- Though everyone has the gene that causes HD, only those who inherit the expansion (repeating triplet series on the huntingtin gene) of the gene will develop HD and pass it on to each of their children.
- The mutated (expanded) HD gene produces a protein that is toxic to nerve cells, eventually killing them.
- HD primarily strikes people in their prime working years, between the ages of 30-50 and worsens over a period of 10 to 25 years.
- People suffering from HD are weakened by the disease and often die from pneumonia, heart failure or other complications.
- About 30,000 people have been diagnosed with HD in the U.S. and another 200,000 are at risk of developing the condition.
How Stem Cell Research Can be Used to Treat or Study Huntington’s Disease
- Disease modeling allows researchers to study HD. Using skin or blood cells from HD patients, scientists can generate “HD models in a dish” and study the mechanisms by which the expansion of the HD gene occurs.
- The “disease in a dish” model also enables scientists to perform drug screening for potential medications/therapies that may mitigate the disease.

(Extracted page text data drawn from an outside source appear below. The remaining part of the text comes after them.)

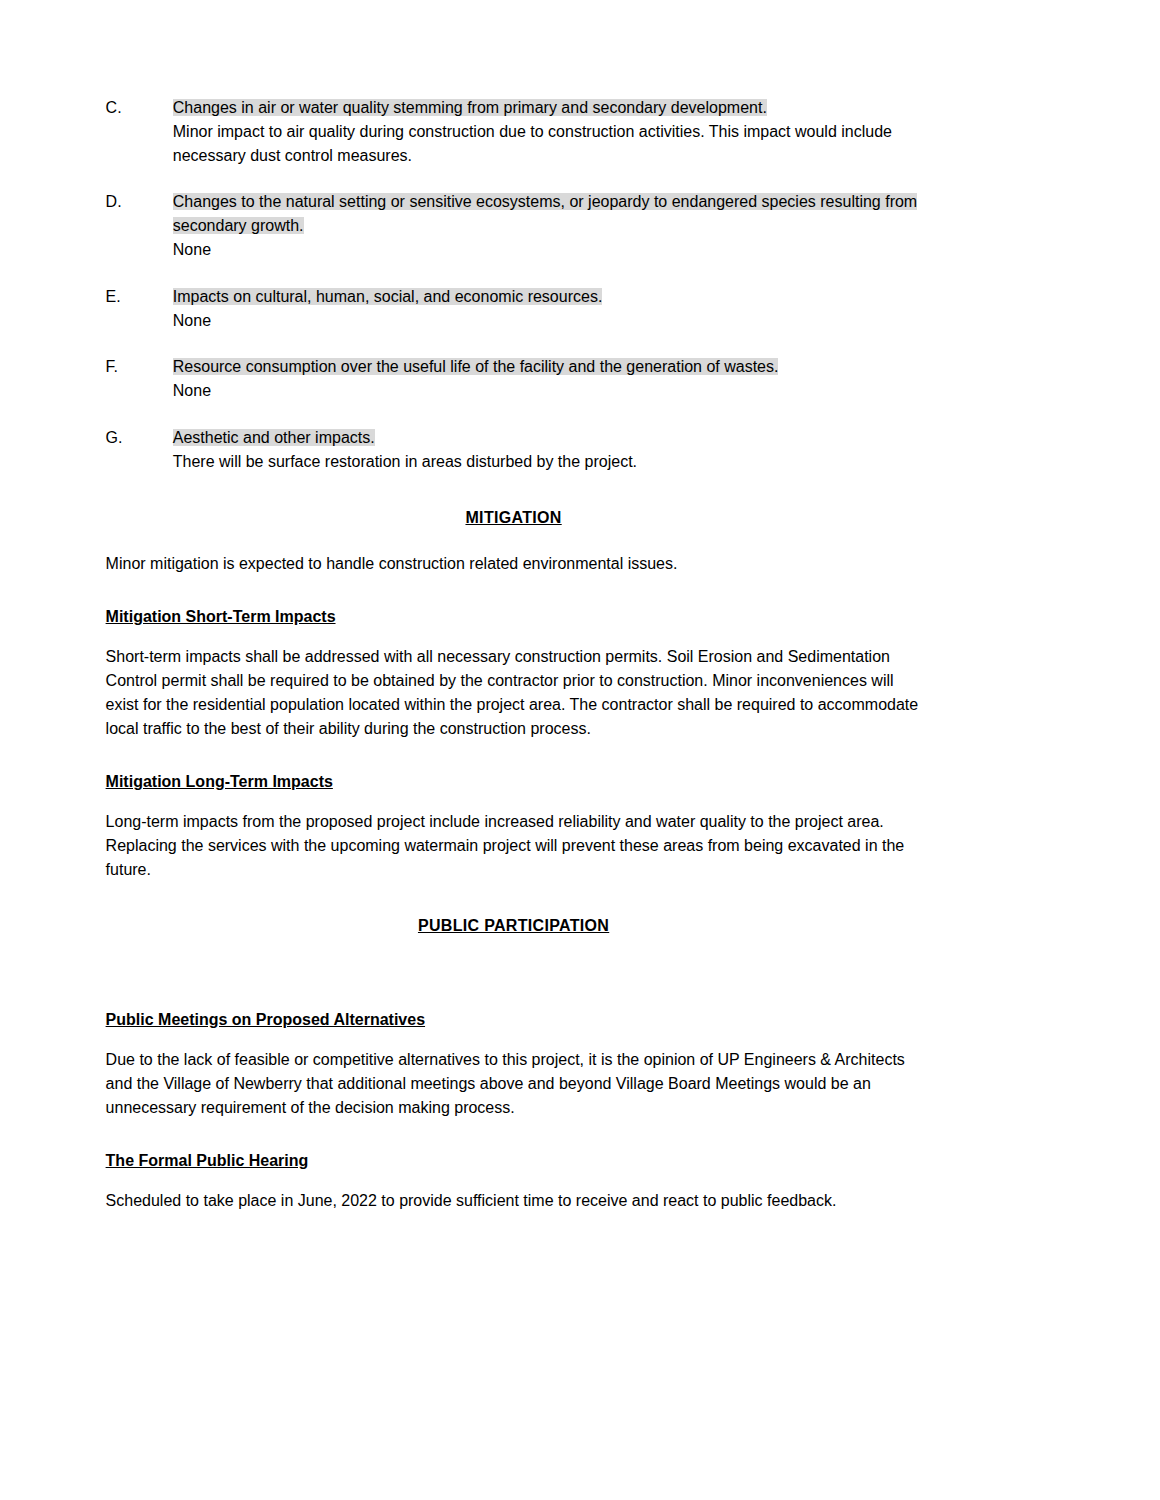C.
Changes in air or water quality stemming from primary and secondary development.
Minor impact to air quality during construction due to construction activities. This impact would include necessary dust control measures.
D.
Changes to the natural setting or sensitive ecosystems, or jeopardy to endangered species resulting from secondary growth.
None
E.
Impacts on cultural, human, social, and economic resources.
None
F.
Resource consumption over the useful life of the facility and the generation of wastes.
None
G.
Aesthetic and other impacts.
There will be surface restoration in areas disturbed by the project.
MITIGATION
Minor mitigation is expected to handle construction related environmental issues.
Mitigation Short-Term Impacts
Short-term impacts shall be addressed with all necessary construction permits. Soil Erosion and Sedimentation Control permit shall be required to be obtained by the contractor prior to construction. Minor inconveniences will exist for the residential population located within the project area. The contractor shall be required to accommodate local traffic to the best of their ability during the construction process.
Mitigation Long-Term Impacts
Long-term impacts from the proposed project include increased reliability and water quality to the project area. Replacing the services with the upcoming watermain project will prevent these areas from being excavated in the future.
PUBLIC PARTICIPATION
Public Meetings on Proposed Alternatives
Due to the lack of feasible or competitive alternatives to this project, it is the opinion of UP Engineers & Architects and the Village of Newberry that additional meetings above and beyond Village Board Meetings would be an unnecessary requirement of the decision making process.
The Formal Public Hearing
Scheduled to take place in June, 2022 to provide sufficient time to receive and react to public feedback.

- Stem cells could also be used as a therapeutic. By generating healthy neuronal stem cell populations and delivering them to the brains of patients affected by HD, scientists could reduce the production of the toxic form of the protein and therefore protect neurons.
CIRM’s Progress: Selected Research Highlights
- CIRM-funded researchers at UC Irvine are using neural stem cells as a potential therapy. Stem cells are modified to boost the production of a protein that typically serves as “food” for neurons (BDNF). These modified cells can then be delivered to the brain where they could protect existing neurons from further damage.
- Researchers at UC Davis have used mesenchymal stem/stromal cells or MSCs (a type of adult cell) to engineer them with the ability to produce “food” for neurons (BDNF) and to deliver the modified cells to the patients. The advantage of using MSCs is that they are derived from the patient’s own body and will therefore minimize the use for immunosuppressive drugs. The goal of these studies would be to slow down the progression of the disease.
- Researchers at Scripps Research Institute have used the patient’s own blood or skin cell to generate a population of induced pluripotent stem cells (iPSCs). Since these iPSCs retain the characteristics of the mutation, they can be used for disease modeling. By generating “HD in a dish” model, scientists have been able to study the mechanisms of HD development. This research team has identified candidate proteins involved in repeat expansion. Further, they are testing a number of potential molecules that could intervene with this expansion mechanism.